Dalam hal pihak istri kemudian baru mengetahui hubungan sedarah antara dirinya dan suaminya setelah suaminya meninggal, maka hal tersebut tidak dimasukkan dalam kriteria perzinahan. Dan anak hasil perkawinan mereka tetap bernasab kepada bapaknya dan juga berhak mewaris kepada bapak dan ibunya.
Jika ternyata pihak istri sebenarnya sudah mengetahui keadaan hubungan sedarah antara ia dan suaminya (yang juga adalah bapak kandungnya), tetapi tetap menyembunyikan pengetahuannya tersebut terhadap suaminya (yang juga adalah bapak kandungnya tersebut) padahal ia mengetahui adanya larangan pernikahan di antara mereka, maka yang menanggung beban dosa zina tersebut tentunya adalah pihak istri (anak perempuannya tersebut).
Dan karenanya, untuk pihak istri tersebut berlaku hukum perzinahan dengan keluarga sedarah (bapak kandungnya). Dan hal tersebut tentu membawa akibat hukum terhadap status anak yang dilahirkan (kalau sang istri mengetahui tetapi menyembunyikan).

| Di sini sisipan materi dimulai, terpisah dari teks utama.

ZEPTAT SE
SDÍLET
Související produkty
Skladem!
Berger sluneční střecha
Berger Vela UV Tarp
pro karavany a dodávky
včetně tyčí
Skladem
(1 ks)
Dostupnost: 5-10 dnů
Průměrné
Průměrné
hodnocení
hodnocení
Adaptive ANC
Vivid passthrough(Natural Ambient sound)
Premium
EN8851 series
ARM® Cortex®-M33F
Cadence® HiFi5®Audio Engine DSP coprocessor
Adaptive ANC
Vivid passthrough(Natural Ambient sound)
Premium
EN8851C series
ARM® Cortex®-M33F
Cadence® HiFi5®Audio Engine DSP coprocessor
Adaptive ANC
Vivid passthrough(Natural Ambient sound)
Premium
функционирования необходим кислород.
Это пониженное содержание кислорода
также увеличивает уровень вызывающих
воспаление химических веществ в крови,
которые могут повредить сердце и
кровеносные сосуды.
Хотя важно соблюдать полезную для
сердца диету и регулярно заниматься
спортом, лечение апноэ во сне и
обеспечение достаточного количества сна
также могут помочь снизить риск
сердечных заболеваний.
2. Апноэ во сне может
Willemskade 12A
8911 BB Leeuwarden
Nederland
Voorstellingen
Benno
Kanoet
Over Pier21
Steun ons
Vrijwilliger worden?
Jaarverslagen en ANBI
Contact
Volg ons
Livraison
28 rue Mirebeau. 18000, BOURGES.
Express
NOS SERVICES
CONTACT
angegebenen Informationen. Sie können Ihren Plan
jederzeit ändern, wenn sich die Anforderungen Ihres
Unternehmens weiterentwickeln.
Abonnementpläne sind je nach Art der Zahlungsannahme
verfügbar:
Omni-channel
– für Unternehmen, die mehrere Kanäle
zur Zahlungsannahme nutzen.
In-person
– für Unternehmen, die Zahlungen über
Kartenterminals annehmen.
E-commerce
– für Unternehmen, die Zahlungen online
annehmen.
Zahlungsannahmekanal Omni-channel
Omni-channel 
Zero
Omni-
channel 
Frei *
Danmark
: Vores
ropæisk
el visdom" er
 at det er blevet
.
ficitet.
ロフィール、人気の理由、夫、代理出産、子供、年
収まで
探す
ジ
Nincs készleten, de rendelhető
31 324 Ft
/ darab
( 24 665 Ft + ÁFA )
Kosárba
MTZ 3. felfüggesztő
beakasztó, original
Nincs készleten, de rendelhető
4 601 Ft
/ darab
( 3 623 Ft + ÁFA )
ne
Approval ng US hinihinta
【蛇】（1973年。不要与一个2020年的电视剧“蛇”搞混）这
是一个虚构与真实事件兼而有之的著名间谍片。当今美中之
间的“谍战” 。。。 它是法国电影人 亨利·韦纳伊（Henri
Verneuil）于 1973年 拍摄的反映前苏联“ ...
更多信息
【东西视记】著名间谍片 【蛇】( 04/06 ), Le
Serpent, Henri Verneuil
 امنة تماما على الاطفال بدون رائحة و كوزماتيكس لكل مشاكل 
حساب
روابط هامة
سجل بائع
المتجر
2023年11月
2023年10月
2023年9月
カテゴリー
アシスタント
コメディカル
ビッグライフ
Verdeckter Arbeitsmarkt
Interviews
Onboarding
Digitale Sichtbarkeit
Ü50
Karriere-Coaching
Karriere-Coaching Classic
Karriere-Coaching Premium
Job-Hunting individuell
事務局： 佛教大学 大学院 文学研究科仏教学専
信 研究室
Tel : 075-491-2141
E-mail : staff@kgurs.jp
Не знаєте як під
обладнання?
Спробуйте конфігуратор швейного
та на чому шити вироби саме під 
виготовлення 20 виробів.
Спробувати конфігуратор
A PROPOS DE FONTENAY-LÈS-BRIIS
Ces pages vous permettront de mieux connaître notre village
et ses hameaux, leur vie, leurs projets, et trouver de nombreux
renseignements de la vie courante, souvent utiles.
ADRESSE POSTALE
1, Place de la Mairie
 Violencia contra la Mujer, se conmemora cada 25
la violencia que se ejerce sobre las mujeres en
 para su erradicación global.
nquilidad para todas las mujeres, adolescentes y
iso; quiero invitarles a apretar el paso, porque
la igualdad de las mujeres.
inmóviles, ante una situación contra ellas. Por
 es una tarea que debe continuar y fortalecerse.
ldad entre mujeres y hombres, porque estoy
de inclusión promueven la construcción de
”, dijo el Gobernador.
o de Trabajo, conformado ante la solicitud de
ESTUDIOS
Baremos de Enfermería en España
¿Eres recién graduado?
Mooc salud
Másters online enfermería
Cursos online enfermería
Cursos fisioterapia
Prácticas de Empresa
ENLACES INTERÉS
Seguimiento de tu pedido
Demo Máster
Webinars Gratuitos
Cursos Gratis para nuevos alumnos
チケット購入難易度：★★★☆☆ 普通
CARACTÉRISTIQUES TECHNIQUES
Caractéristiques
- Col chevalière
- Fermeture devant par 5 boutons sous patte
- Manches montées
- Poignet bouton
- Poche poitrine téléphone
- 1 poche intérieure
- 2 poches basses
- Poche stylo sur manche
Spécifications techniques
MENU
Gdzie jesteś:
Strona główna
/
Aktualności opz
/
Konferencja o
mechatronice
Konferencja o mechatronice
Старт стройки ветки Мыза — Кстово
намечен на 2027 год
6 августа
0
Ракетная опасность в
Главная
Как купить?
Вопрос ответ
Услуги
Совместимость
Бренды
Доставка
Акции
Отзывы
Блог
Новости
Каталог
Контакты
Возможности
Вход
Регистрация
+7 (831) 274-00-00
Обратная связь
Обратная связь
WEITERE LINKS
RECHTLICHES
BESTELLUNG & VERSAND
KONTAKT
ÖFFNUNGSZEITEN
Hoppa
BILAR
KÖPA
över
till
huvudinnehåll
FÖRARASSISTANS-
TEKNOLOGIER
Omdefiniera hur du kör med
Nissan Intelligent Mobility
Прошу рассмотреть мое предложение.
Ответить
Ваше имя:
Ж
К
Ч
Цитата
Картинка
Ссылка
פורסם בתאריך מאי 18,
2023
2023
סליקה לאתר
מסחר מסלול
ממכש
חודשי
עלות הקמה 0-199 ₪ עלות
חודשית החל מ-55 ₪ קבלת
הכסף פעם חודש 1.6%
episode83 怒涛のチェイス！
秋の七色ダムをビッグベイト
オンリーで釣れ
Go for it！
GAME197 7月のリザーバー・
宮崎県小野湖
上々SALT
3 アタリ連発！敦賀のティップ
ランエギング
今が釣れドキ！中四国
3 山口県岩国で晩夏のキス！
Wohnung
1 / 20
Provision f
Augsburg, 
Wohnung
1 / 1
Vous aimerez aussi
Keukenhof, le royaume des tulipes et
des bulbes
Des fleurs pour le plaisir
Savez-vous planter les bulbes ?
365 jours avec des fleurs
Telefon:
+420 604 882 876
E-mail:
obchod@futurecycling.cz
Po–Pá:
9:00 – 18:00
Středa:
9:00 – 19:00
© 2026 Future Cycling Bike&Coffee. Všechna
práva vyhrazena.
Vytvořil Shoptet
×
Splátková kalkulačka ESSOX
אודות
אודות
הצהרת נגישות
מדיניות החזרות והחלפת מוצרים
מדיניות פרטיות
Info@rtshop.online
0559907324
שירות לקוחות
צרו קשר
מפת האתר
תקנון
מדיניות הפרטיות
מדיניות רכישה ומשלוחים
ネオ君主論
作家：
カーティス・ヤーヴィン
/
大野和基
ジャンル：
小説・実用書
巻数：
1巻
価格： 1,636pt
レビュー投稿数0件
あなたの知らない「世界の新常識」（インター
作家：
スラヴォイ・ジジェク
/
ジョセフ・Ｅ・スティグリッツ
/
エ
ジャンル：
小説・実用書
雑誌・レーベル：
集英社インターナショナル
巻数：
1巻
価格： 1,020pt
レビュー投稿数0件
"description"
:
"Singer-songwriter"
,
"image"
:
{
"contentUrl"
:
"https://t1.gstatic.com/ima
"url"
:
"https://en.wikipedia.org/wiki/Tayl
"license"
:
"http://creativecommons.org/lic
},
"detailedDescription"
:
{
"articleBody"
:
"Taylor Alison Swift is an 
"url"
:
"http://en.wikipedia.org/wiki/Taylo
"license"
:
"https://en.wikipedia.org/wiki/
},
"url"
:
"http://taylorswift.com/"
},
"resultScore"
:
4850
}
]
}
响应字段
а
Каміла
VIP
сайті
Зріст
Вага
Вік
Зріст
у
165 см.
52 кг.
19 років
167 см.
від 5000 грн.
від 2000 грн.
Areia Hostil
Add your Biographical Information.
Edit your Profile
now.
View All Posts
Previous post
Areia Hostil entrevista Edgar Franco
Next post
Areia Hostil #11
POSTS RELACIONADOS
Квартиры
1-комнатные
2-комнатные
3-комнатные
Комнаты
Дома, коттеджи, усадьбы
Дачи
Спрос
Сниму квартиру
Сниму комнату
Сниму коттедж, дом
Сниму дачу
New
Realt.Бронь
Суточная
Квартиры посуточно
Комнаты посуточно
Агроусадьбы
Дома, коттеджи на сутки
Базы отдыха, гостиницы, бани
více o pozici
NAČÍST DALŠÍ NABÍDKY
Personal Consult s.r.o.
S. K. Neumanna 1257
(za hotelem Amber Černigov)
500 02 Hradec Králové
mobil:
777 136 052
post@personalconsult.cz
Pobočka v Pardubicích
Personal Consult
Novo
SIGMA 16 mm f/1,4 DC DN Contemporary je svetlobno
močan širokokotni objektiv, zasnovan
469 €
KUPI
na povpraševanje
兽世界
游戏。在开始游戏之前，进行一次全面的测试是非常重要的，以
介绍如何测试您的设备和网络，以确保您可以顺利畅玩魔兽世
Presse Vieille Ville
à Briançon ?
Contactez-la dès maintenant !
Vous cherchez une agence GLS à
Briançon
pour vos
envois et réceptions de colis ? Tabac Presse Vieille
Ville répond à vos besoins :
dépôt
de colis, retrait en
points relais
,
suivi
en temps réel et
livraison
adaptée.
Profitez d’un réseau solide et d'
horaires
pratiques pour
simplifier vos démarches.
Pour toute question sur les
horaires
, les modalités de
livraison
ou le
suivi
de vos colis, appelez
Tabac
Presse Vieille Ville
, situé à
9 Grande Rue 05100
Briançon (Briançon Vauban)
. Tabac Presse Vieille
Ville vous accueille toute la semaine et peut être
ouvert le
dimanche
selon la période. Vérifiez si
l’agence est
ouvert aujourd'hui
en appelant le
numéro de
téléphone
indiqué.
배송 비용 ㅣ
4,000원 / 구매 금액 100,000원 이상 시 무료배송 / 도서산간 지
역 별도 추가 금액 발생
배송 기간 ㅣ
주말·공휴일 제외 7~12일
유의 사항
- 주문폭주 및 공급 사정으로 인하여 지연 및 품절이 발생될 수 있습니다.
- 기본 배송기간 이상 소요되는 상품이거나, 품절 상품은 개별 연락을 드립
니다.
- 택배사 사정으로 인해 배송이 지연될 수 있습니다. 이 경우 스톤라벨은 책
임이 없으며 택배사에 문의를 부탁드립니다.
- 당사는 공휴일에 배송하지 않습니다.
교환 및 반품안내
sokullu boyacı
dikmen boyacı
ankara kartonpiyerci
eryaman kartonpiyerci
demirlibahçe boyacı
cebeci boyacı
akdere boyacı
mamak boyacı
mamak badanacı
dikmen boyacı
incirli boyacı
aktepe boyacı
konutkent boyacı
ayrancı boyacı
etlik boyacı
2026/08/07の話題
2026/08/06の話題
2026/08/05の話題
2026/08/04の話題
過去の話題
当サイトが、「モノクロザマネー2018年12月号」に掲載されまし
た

Status anak tersebut adalah anak tidak sah (jika istri mengetahui hubungan hubungan sedarah tersebut sejak dari awal pernikahannya). Dan karenanya kelak anaknya hanya mempunyai nasab dan waris dengan ibunya saja.
Jika istri mengetahui status hubungan sedarah mereka setelah kelahiran anaknya, dan kemudian mereka bercerai, maka anak tersebut tetap termasuk anak sah. Perkawinan tersebut adalah sah selama tidak diketahui tentang informasi tentang hubungan nasab tersebut. Setelah diketahuinya larangan perkawinan sedarah, maka perkawinan tersebut batal demi hukum.
Tetapi putra mereka berhak mewaris dari bapak dan ibunya. Dan saat penghitungan waris, maka tidak ada perbedaan dengan anak dari pernikahan biasa, baik dalam posisi maupun takarannya.
Adapun jika ada wasiat yang diberikan oleh suami kepada istrinya, (yang juga sebenarnya adalah anaknya), Abu Umamah Al Bahili ra. berkata: Aku mendengar Rasulullah SAW bersabda pada saat khutbah haji wada’, yang artinya:
“Sesungguhnya Allah Ta’ala telah memberi masing-masing orang haknya, karenanya tidak ada wasiat bagi ahli waris.” (HR. Abu Daud no. 3565, At-Tirmizi no. 2120, Ibnu Majah no. 2704, dan dinyatakan shahih oleh Al-Albani dalam Irwa` Al-Ghalil no. 1655).
Dengan demikian, jika istrinya juga saat kematian suaminya tidak mengetahui status larangan perkawinan di antara mereka, maka terhadap dirinya, posisinya tetap sebagai ahli waris yang tidak berhak menerima wasiat.
Bahkan, jika kemudian ternyata saat suaminya meninggal, dia baru mengetahui status hubungan mereka, maka ia justru semakin tertolak atas wasiat yang diberikan.
Dasar hukum:
1. Al Quran
2. Al Hadist
3. Undang-Undang No. 1 Tahun 1974 tentang Perkawinan
4. Instruksi Presiden No.1 Tahun 1991 tentang Penyebarluasan Kompilasi Hukum Islam.